Data block:
:::

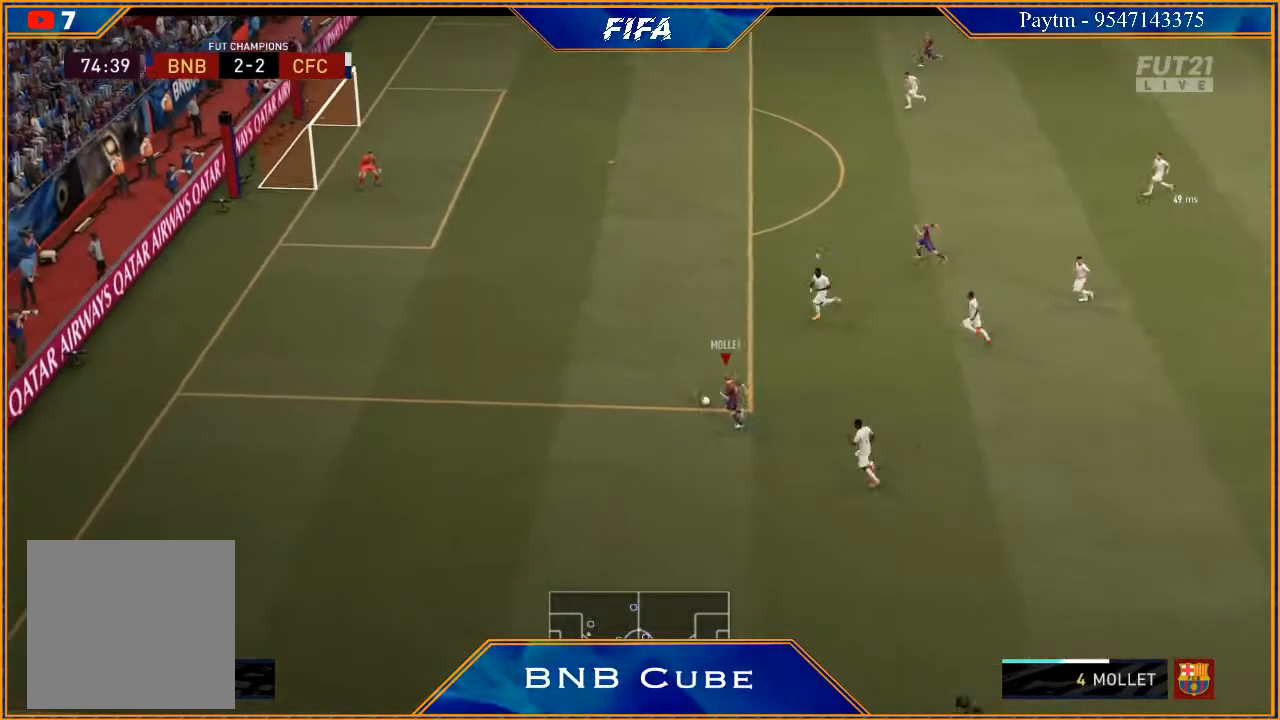
{"buttons": [], "left_stick": "up", "right_stick": "center", "events": [[100, "X", "down"], [167, "X", "up"], [200, "R2", "up"], [300, "left_stick", "up"]]}
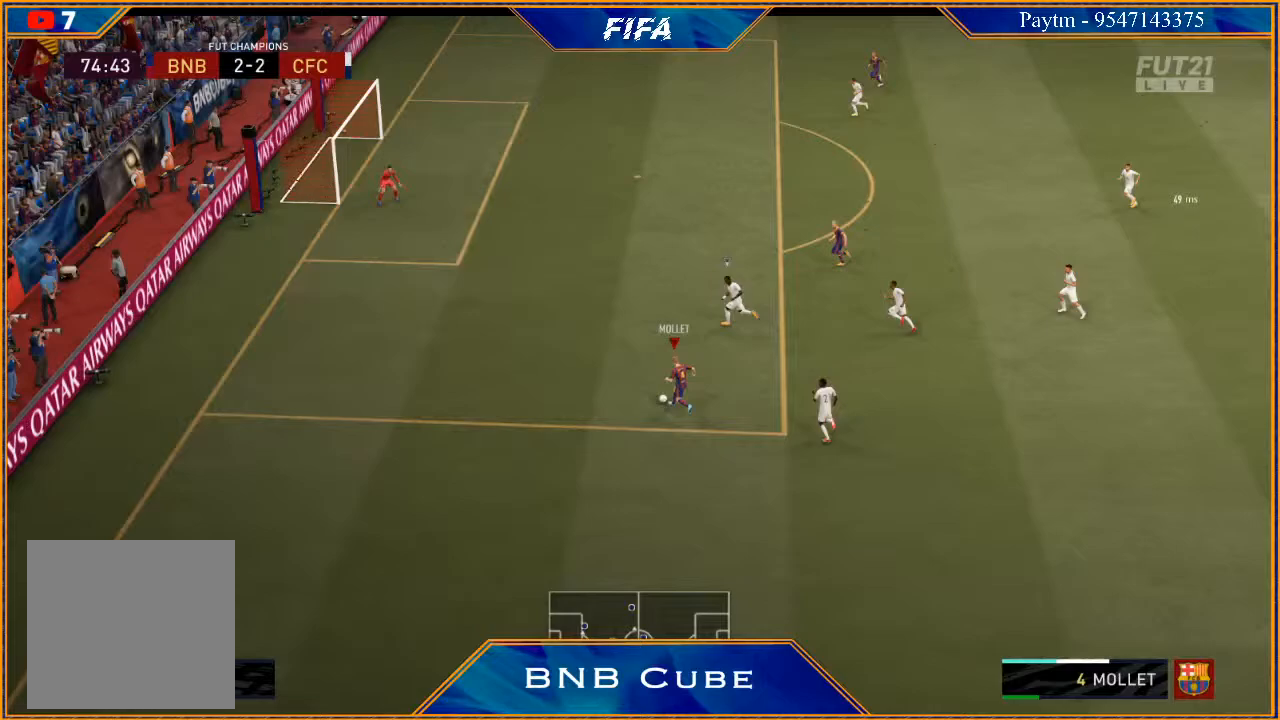
{"buttons": [], "left_stick": "up", "right_stick": "center", "events": []}
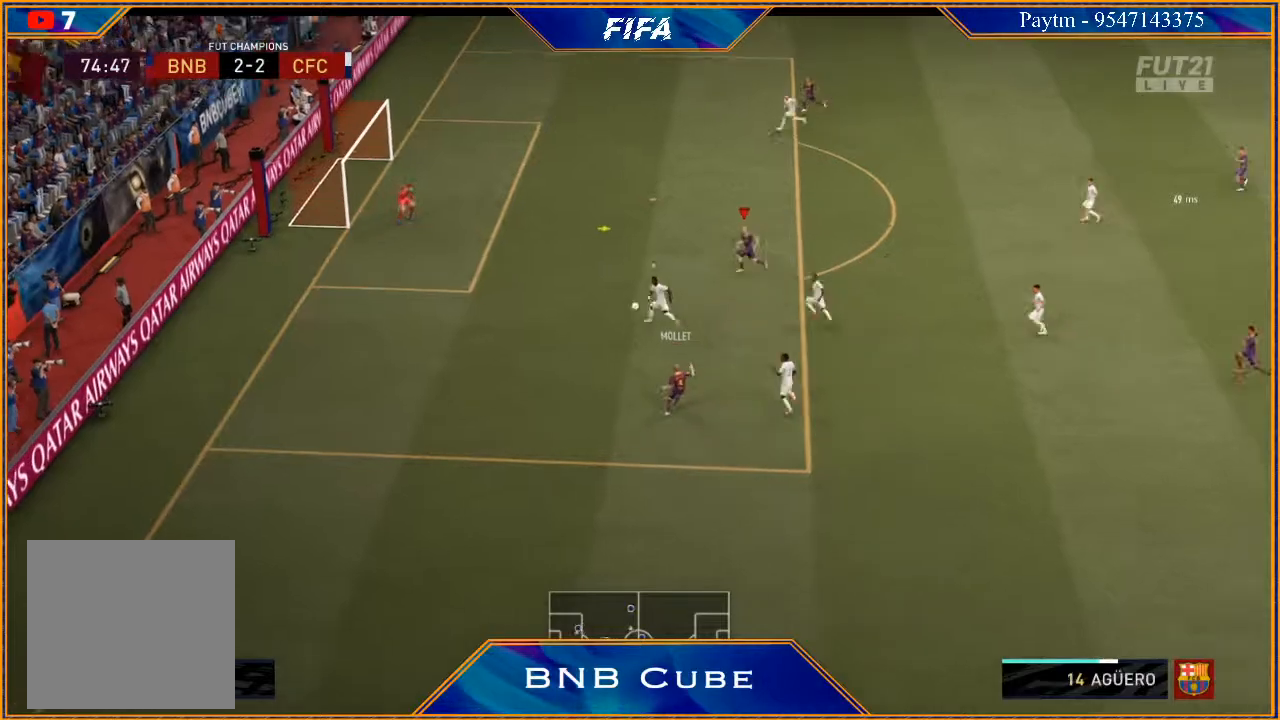
{"buttons": ["R2"], "left_stick": "left", "right_stick": "center", "events": [[200, "B", "down"], [267, "left_stick", "up-left"], [400, "B", "up"], [433, "R2", "down"], [467, "left_stick", "left"]]}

:::

Task prompt: Since only the text is needed, retype the data above exactly and omit the pictures.

Response below:
{"buttons": [], "left_stick": "up", "right_stick": "center", "events": [[100, "X", "down"], [167, "X", "up"], [200, "R2", "up"], [300, "left_stick", "up"]]}
{"buttons": [], "left_stick": "up", "right_stick": "center", "events": []}
{"buttons": ["R2"], "left_stick": "left", "right_stick": "center", "events": [[200, "B", "down"], [267, "left_stick", "up-left"], [400, "B", "up"], [433, "R2", "down"], [467, "left_stick", "left"]]}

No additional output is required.